WHO announced its new initiative during the World Summit on Sustainable Development yesterday, to address urgent concerns about the impact of unhealthy environments which contributed to the deaths of over 4.7 million children under five in 2000.
The global alliance will mobilize wide-ranging partners for a broad movement on healthy environments for children. Scientifically proven research will form the basis of cost-effective action and time-bound results to save the lives of millions of children.
Last night, royalty, health ministers, heads of UN agencies, the European Commission, NGO’s, and youth gave strong support for the initiative which was described as “bold, timely, and very important” by the US Environmental Protection Agency.

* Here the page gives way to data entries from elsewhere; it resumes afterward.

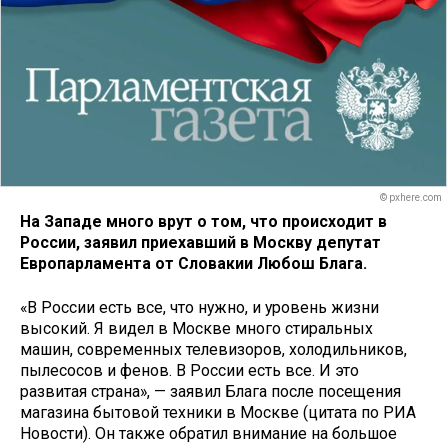
© pxhere.com
На Западе много врут о том, что происходит в
России, заявил приехавший в Москву депутат
Европарламента от Словакии Любош Блага.
«В России есть все, что нужно, и уровень жизни
высокий. Я видел в Москве много стиральных
машин, современных телевизоров, холодильников,
пылесосов и фенов. В России есть все. И это
развитая страна», — заявил Блага после посещения
магазина бытовой техники в Москве (цитата по РИА
Новости). Он также обратил внимание на большое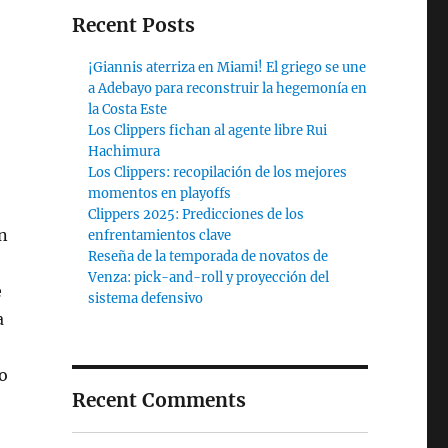
Recent Posts
¡Giannis aterriza en Miami! El griego se une
a Adebayo para reconstruir la hegemonía en
la Costa Este
Los Clippers fichan al agente libre Rui
Hachimura
Los Clippers: recopilación de los mejores
momentos en playoffs
Clippers 2025: Predicciones de los
n
enfrentamientos clave
Reseña de la temporada de novatos de
Venza: pick-and-roll y proyección del
e
sistema defensivo
a
o
Recent Comments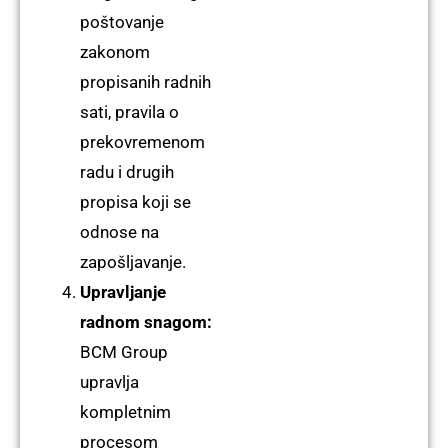
poštovanje
zakonom
propisanih radnih
sati, pravila o
prekovremenom
radu i drugih
propisa koji se
odnose na
zapošljavanje.
Upravljanje
radnom snagom:
BCM Group
upravlja
kompletnim
procesom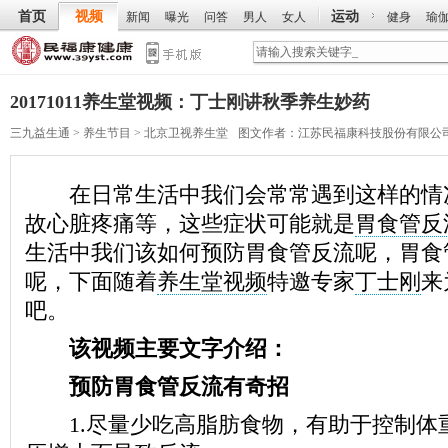
首页
视频
运动
新闻
曝光
问答
男人
女人
健身
瑜
20171011养生堂视频：丁士刚讲秋季养生妙药
三九益生通
>
养生节目
>
北京卫视养生堂
图文作者：
江苏民福康科技股份有限公
在日常生活中我们会常常遇到这样的情
故心脏疼痛等，这些症状可能就是
胃食管反
生活中我们该如何预防胃食管反流呢，胃食
呢，下面随着
养生堂视频
特邀专家
丁士刚
来
吧。
该视频主要文字介绍：
预防胃食管反流有奇招
1.尽量少吃高脂肪食物，有助于控制体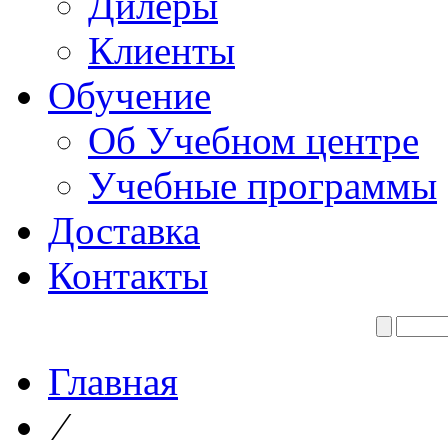
Дилеры
Клиенты
Обучение
Об Учебном центре
Учебные программы
Доставка
Контакты
Главная
⁄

The Princess of Thailand, her Royal Highness Chulabhorn Mahidol, endorsed the alliance and expressed her interest in supporting the initiative. The South African Health Minister, Dr Manto Tshabalala-Msimang, said the country was very excited about the initiative, and was the first to join the alliance.
These views were echoed by delegates from Afghanistan, Bangladesh, Canada, Côte d’Ivoire, Hungary, Indonesia, and Moldova. Heads of UN agencies such as the United Nations Children’s Fund (UNICEF), the United Nations Environmental Programme (UNEP), and UN Habitat, as well as NGO’s such as Doctors for the Environment, also declared their strong support and commitment.

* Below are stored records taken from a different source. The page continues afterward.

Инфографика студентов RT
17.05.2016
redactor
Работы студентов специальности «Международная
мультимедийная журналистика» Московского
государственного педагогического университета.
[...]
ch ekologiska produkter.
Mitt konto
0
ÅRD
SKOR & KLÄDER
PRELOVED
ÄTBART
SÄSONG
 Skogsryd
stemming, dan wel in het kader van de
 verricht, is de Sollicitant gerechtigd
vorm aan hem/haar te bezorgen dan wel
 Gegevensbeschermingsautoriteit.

“This global alliance will build on our extensive experience with multi-partner initiatives such as the polio eradication drive, Roll Back Malaria, Stop TB, and the Tobacco-Free Initiative which is pioneering the first public health treaty known as the Framework Convention on Tobacco Control,” said Dr Gro Harlem Brundtland, WHO Director-General.“We are committed to driving this initiative forward speedily. Immediately after the World Summit, we will firm up plans so that we can have activities up and running within six months, and agree on measurable targets with our alliance partners,” said Dr Brundtland.
At last night’s function, Dr Brundtland received the Swedish City of Göteborg’s International Environment Prize for 2002 -- worth 1 million kronor (about $100 000) -- for her “visionary and innovative work during the 80s which laid the foundation for all the pioneering work around Agenda 21”. In accepting the award, Dr Brundtland announced that she would donate her prize to the new initiative to “get work off to a flying start.”